Era ali que se aprendia algo essencial: um argumento não se fortalece com adjetivos; fortalece-se com estrutura.
Hoje, preferimos o impacto ao suporte. Saltamos o contexto, a dúvida, a escuta. O tronco foi substituído por slogans eficazes e frases rápidas. Funcionam bem — até ao momento em que têm de aguentar peso.
E quase nunca aguentam.
Membros
Os membros eram o movimento do texto: exemplos, consequências, implicações. Um texto mexia-se no mundo, mas só depois de estar bem construído.
Agora, o movimento vem antes de tudo. A ação antecede o pensamento. A reação substitui a reflexão. Vivemos numa coreografia permanente: gestos largos, posições rápidas, indignações sucessivas — quase sempre sem permanência.
Muito movimento. Pouca direção.
Raízes
As raízes eram as mais difíceis de explicar. A professora falava pouco delas. Dizia apenas que eram “o que vem de trás” e “o que segura tudo”.
E tinha razão. As raízes eram a memória, a linguagem cuidada, os valores transmitidos sem espetáculo. Aquilo que não precisava de ser repetido todos os dias para existir.
Hoje, as raízes incomodam. São lentas, profundas, pouco visíveis. Preferimos o imediato ao duradouro, o ruído ao silêncio, a publicação à construção.
E depois surpreendemo-nos com a instabilidade.
O que desaprendemos
Talvez o cansaço difuso que atravessa todas as idades e todas as classes venha desta desaprendizagem silenciosa. Não deixámos de saber escrever; deixámos de saber compor.

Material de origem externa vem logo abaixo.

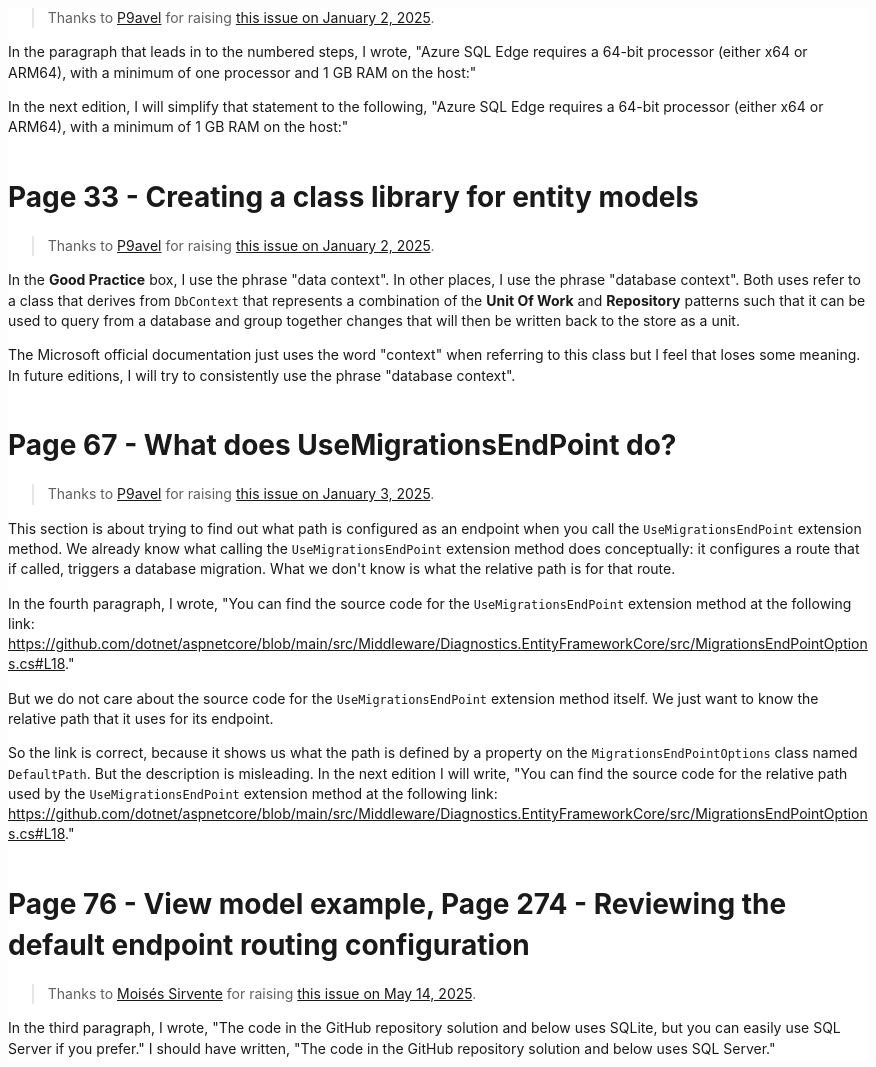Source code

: > Thanks to [P9avel](https://github.com/P9avel) for raising [this issue on January 2, 2025](https://github.com/markjprice/web-dev-net9/issues/3).

In the paragraph that leads in to the numbered steps, I wrote, "Azure SQL Edge requires a 64-bit processor (either x64 or ARM64), with a minimum of one processor and 1 GB RAM on the host:"

In the next edition, I will simplify that statement to the following, "Azure SQL Edge requires a 64-bit processor (either x64 or ARM64), with a minimum of 1 GB RAM on the host:"

# Page 33 - Creating a class library for entity models

> Thanks to [P9avel](https://github.com/P9avel) for raising [this issue on January 2, 2025](https://github.com/markjprice/web-dev-net9/issues/4).

In the **Good Practice** box, I use the phrase "data context". In other places, I use the phrase "database context". Both uses refer to a class that derives from `DbContext` that represents a combination of the **Unit Of Work** and **Repository** patterns such that it can be used to query from a database and group together changes that will then be written back to the store as a unit. 

The Microsoft official documentation just uses the word "context" when referring to this class but I feel that loses some meaning. In future editions, I will try to consistently use the phrase "database context".

# Page 67 - What does UseMigrationsEndPoint do?

> Thanks to [P9avel](https://github.com/P9avel) for raising [this issue on January 3, 2025](https://github.com/markjprice/web-dev-net9/issues/8).

This section is about trying to find out what path is configured as an endpoint when you call the `UseMigrationsEndPoint` extension method. We already know what calling the `UseMigrationsEndPoint` extension method does conceptually: it configures a route that if called, triggers a database migration. What we don't know is what the relative path is for that route. 

In the fourth paragraph, I wrote, "You can find the source code for the `UseMigrationsEndPoint` extension method at the following link: https://github.com/dotnet/aspnetcore/blob/main/src/Middleware/Diagnostics.EntityFrameworkCore/src/MigrationsEndPointOptions.cs#L18."

But we do not care about the source code for the `UseMigrationsEndPoint` extension method itself. We just want to know the relative path that it uses for its endpoint. 

So the link is correct, because it shows us what the path is defined by a property on the `MigrationsEndPointOptions` class named `DefaultPath`. But the description is misleading. In the next edition I will write, "You can find the source code for the relative path used by the `UseMigrationsEndPoint` extension method at the following link: https://github.com/dotnet/aspnetcore/blob/main/src/Middleware/Diagnostics.EntityFrameworkCore/src/MigrationsEndPointOptions.cs#L18."

# Page 76 - View model example, Page 274 - Reviewing the default endpoint routing configuration

> Thanks to [Moisés Sirvente](https://github.com/es-moises) for raising [this issue on May 14, 2025](https://github.com/markjprice/web-dev-net9/issues/52).

In the third paragraph, I wrote, "The code in the GitHub repository solution and below uses SQLite, but you can easily use SQL Server if you prefer." I should have written, "The code in the GitHub repository solution and below uses SQL Server."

Trocámos a cabeça pela reação.
O tronco pela eficácia.
Os membros pela performance.
As raízes pela conveniência.
E chamámos a isso evolução.
A lição que ficou
A Senhora Professora Isabel não falava de redes sociais, nem de atenção fragmentada, nem de exaustão coletiva. Falava de textos. Mas ensinava-nos, sem o saber, a habitar o mundo com mais critério.
Escrever bem não era escrever bonito.
Era escrever de forma inteira.
Talvez ainda seja.
E talvez, ao reaprender a escrever com cabeça, tronco, membros e raízes, possamos também reaprender a pensar, a decidir e a viver com um pouco mais de densidade — como a nossa classe aprendeu, em silêncio, quando ainda se ensinava a ficar inteiro antes de avançar.